Wahlrecht nur Makulatur
Viele Auslandsdeutsche wurden von Bundestagswahl ausgeschlossen

Seit der Änderung des Bundeswahlgesetzes im Frühjahr dürfen sich Deutsche im Ausland umfassend und unabhängig von ihrer Meldeadresse an Bundestagswahlen beteiligen (siehe PAZ 35/2013). Allein in Polen betrifft dies rund 150.000 Angehörige der deutschen Volksgruppe, welche die deutsche Staatsbürgerschaft besitzen. Zur Teilnahme an der Wahl müssen sie sich in den Konsulaten oder Botschaften der Bundesrepublik in das Wählerverzeichnis eines bundesdeutschen Wahlkreises eintragen lassen, zu dem eine besondere Beziehung glaubhaft gemacht werden muss. Doch die Hoffnung der Deutschen in den Vertreibungsgebieten, zukünftig an der politischen Willensbildung in der Bundesrepublik mitwirken zu können, wurde enttäuscht. Denn die Zulassung als Wähler liegt ganz im Ermessen der deutschen Kreiswahlbehörden. Diese nutzten ihren Ermessensspielraum jedoch überwiegend restriktiv, so dass viele Auslandsdeutsche von der Teilnahme an der Bundestagswahl ausgeschlossen blieben.

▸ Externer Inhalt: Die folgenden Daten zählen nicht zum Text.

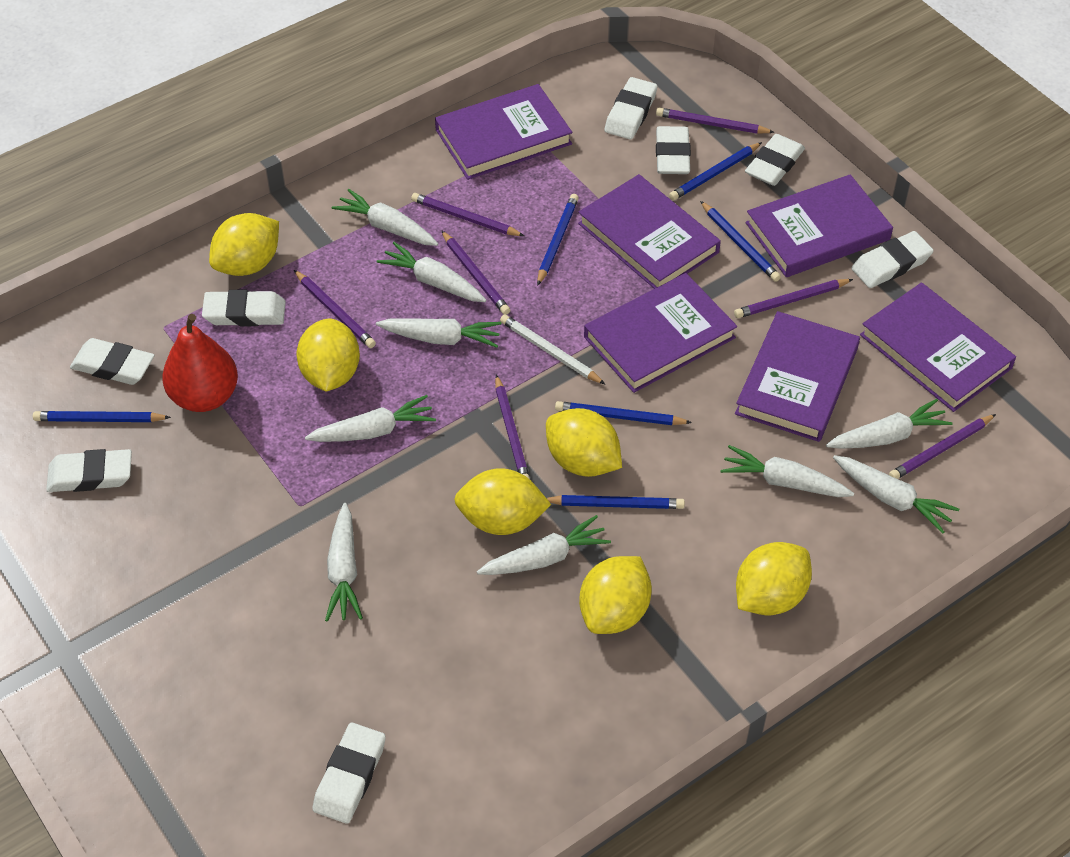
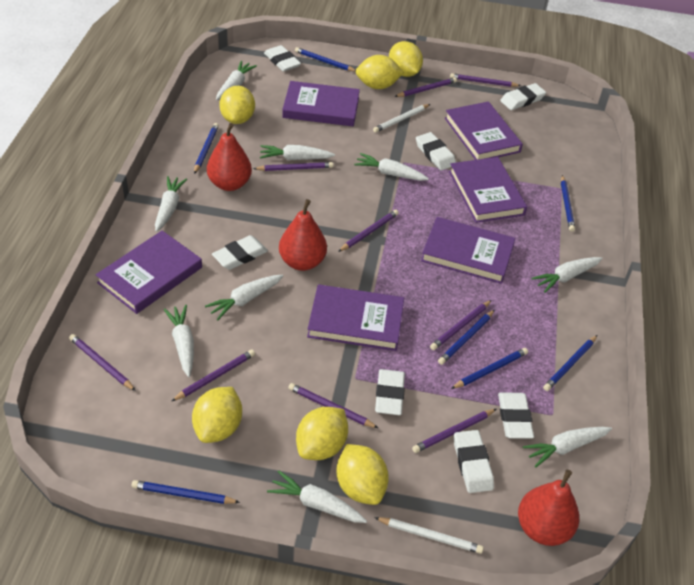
blue pencil: 6 -> 7
purple pencil: 7 -> 9
red pear: 1 -> 3
white eraser: 8 -> 7
white pencil: 1 -> 2

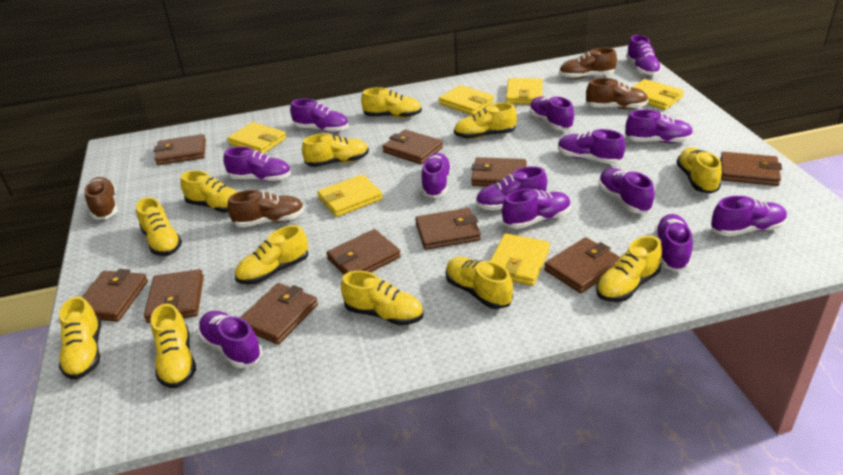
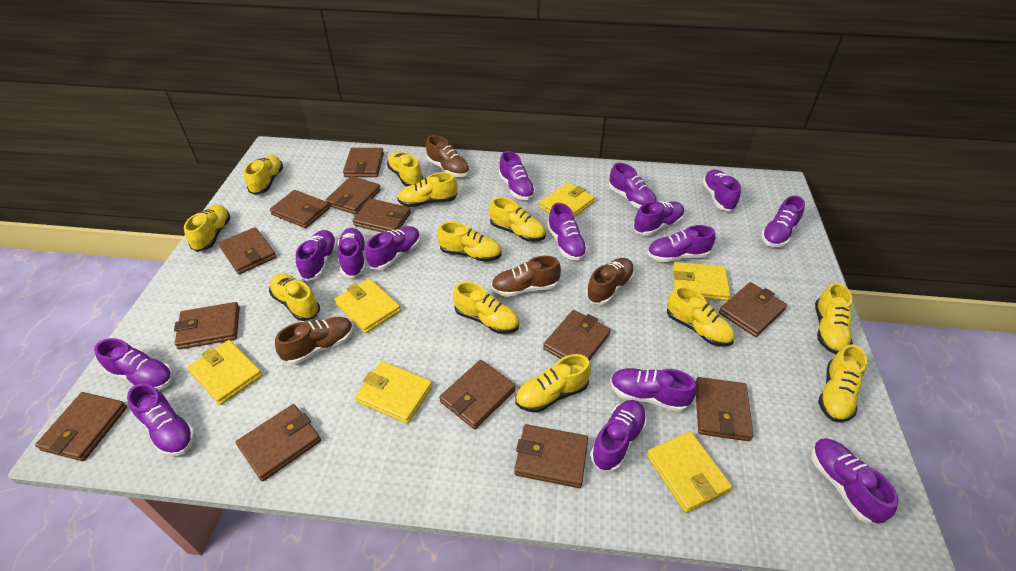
brown wallet: 10 -> 13
purple shoe: 13 -> 15

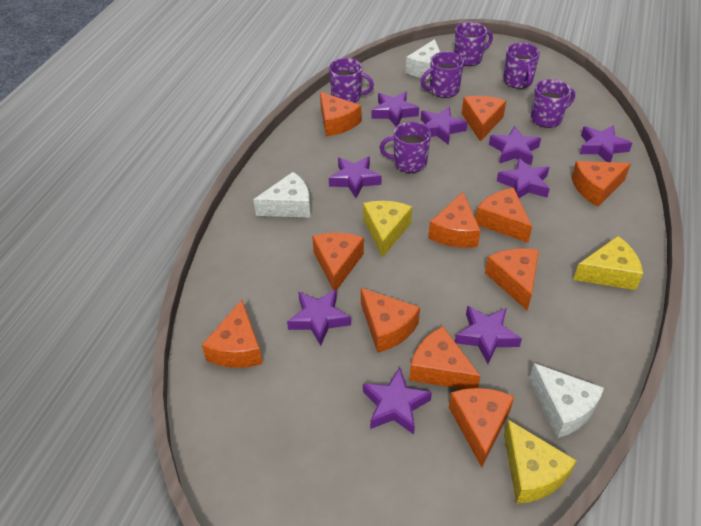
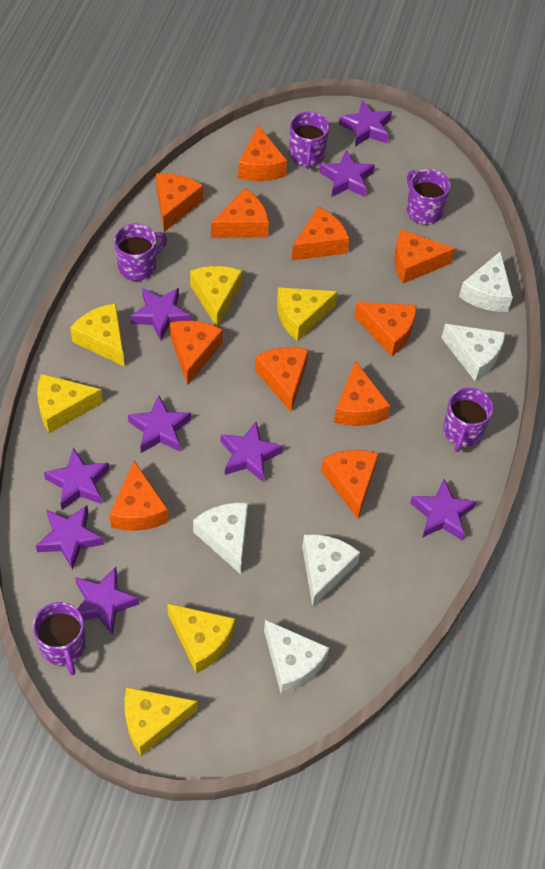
purple mug: 6 -> 5
white cheese: 3 -> 5
yellow cheese: 3 -> 6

Auslandsdeutsche sind wahlberechtigt, wenn sie nach dem vollendeten 14. Lebensjahr mindestens drei Monate ununterbrochen in Deutschland gelebt haben und dieser Aufenthalt nicht länger als 25 Jahre zurückliegt. Das Bundesverfassungsgericht erklärte diese Regel im Juli 2012 jedoch für nichtig, da es in der Tatsache, dass die Wahlberechtigung von Auslandsdeutschen allein von einem früheren dreimonatigen Aufenthalt in der Bundesrepublik abhängig gemacht werde, eine Verletzung des Grundsatzes der Allgemeinheit der Wahl sah. So seien selbst jene wahlberechtigt, die Deutschland bereits im Säug-lingsalter verlassen hätten, während andere, die typischerweise mit den politischen Verhältnissen hierzulande vertraut und von ihnen betroffen seien, weil sie beispielsweise als Grenzgänger in Deutschland arbeiteten, nicht wählen dürften. Daraufhin ergänzte der Gesetzgeber das Bundeswahlgesetz um die letzte Formulierung, so dass Auslandsdeutsche nun auch wählen dürfen, „wenn sie aus anderen Gründen persönlich und unmittelbar mit den politischen Verhältnissen in der Bundesrepublik vertraut geworden und von ihnen betroffen sind“. Dazu heißt es in den Erläuterungen des Gesetzgebers, die erforderliche Vertrautheit müsse „im Einzelfall persönlich aufgrund eigener Erfahrung und unmittelbar erworben worden sein“. Als eine der Personengruppen, bei denen dies angenommen werden kann, werden Auslandsdeutsche genannt, „die durch ihr Engagement in Verbänden, Parteien und sonstigen Organisationen in erheblichem Umfang am gesellschaftlichen Leben hierzulande teilnehmen“.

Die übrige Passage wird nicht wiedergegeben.